(CONSIGNES À RESPECTER): Recopiez intégralement, sans y changer un mot, le témoignage ci-dessous sur le parcours à l'Inserm.

(SOURCE):
━━━
Pouvez-vous nous présenter en quelques mots votre parcours à l’Inserm ?
Je suis ingénieure d’études en expérimentation « in vivo » au sein de l’unité « Innovations thérapeutiques en hémostase » (ITHEM). L’activité de recherche du laboratoire se concentre sur la physiologie de l’hémostase et la thérapeutique de la thrombose veineuse et artérielle et ses conséquences ischémiques. J’ai intégré l’Inserm en contrat à durée déterminée en 2006 et ai été titularisée en 2008. J’ai bénéficié du dispositif de recrutement par la voie contractuelle directe, dédiée aux travailleurs avec une reconnaissance de travailleurs handicapés. Je souffre de problèmes d’audition et ce handicap a généré un certain nombre d’obstacles au long de ma carrière professionnelle. Au début de ma carrière, j’éprouvais beaucoup de difficultés à parler de ma surdité et préférais la passer sous silence. Ça a été le cas par exemple, lorsque je me suis présentée à un concours Inserm en 2005, avant d’intégrer mon unité actuelle. Je n’avais aucune aide technique pour pallier mes problèmes d’audition et lorsque j’ai passé l’oral, ça a été compliqué pour moi et je n’ai pas été reçue. J’ai cependant appris plus tard que l’un des membres du jury de ce concours avait recommandé mon CV au directeur de l’unité au sein de laquelle j’ai été accueillie.
━━━
(DONNÉES ENREGISTRÉES):
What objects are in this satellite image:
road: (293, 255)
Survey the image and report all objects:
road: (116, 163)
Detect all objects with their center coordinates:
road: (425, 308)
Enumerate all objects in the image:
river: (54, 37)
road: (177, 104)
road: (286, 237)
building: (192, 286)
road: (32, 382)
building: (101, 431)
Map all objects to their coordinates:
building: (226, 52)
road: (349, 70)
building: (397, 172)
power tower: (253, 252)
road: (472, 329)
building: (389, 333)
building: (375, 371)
━━━
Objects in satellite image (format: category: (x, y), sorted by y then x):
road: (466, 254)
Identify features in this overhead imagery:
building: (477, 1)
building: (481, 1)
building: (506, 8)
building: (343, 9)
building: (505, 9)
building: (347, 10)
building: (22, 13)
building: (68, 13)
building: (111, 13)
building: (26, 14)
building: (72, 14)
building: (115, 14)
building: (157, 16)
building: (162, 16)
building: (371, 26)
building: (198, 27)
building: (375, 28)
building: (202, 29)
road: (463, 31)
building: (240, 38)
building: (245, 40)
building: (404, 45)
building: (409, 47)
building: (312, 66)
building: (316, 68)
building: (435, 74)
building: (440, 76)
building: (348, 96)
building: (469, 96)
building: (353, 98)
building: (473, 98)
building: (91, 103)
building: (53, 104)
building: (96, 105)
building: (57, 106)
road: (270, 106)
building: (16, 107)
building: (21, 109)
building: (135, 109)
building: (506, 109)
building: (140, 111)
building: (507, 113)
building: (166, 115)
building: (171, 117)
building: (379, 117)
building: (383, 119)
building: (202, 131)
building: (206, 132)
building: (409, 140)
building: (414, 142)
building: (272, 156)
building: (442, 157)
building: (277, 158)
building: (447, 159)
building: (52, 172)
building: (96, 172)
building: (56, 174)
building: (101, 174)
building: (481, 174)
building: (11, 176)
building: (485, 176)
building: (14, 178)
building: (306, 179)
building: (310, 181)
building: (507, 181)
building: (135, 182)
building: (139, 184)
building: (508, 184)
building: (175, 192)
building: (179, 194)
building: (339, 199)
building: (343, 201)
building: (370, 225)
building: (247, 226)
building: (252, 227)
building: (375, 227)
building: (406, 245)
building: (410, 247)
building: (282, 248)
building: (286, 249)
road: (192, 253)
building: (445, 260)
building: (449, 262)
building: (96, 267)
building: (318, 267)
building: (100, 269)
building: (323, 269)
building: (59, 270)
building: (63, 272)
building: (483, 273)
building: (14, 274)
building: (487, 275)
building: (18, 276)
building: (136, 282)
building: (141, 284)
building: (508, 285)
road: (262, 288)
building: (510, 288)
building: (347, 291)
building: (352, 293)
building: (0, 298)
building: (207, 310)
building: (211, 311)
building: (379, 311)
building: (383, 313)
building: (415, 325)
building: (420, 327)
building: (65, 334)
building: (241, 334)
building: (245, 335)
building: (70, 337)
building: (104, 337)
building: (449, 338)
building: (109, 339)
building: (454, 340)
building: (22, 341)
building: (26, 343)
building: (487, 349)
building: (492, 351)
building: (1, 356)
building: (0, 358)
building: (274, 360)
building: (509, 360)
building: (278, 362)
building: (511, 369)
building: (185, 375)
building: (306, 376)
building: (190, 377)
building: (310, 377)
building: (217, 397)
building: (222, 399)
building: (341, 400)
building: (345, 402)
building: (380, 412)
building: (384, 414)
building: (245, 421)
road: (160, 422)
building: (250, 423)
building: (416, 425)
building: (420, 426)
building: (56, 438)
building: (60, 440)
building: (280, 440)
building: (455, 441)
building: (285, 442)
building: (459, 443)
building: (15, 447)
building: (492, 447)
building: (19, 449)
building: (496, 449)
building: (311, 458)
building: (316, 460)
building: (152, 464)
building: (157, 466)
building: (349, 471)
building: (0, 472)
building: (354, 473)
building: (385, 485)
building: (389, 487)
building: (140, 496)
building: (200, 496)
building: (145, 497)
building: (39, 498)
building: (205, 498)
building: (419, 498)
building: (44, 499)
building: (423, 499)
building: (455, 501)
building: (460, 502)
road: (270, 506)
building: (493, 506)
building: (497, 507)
━━━
(RÉPONSE COMPLÈTE):
Pouvez-vous nous présenter en quelques mots votre parcours à l’Inserm ?
Je suis ingénieure d’études en expérimentation « in vivo » au sein de l’unité « Innovations thérapeutiques en hémostase » (ITHEM). L’activité de recherche du laboratoire se concentre sur la physiologie de l’hémostase et la thérapeutique de la thrombose veineuse et artérielle et ses conséquences ischémiques. J’ai intégré l’Inserm en contrat à durée déterminée en 2006 et ai été titularisée en 2008. J’ai bénéficié du dispositif de recrutement par la voie contractuelle directe, dédiée aux travailleurs avec une reconnaissance de travailleurs handicapés. Je souffre de problèmes d’audition et ce handicap a généré un certain nombre d’obstacles au long de ma carrière professionnelle. Au début de ma carrière, j’éprouvais beaucoup de difficultés à parler de ma surdité et préférais la passer sous silence. Ça a été le cas par exemple, lorsque je me suis présentée à un concours Inserm en 2005, avant d’intégrer mon unité actuelle. Je n’avais aucune aide technique pour pallier mes problèmes d’audition et lorsque j’ai passé l’oral, ça a été compliqué pour moi et je n’ai pas été reçue. J’ai cependant appris plus tard que l’un des membres du jury de ce concours avait recommandé mon CV au directeur de l’unité au sein de laquelle j’ai été accueillie.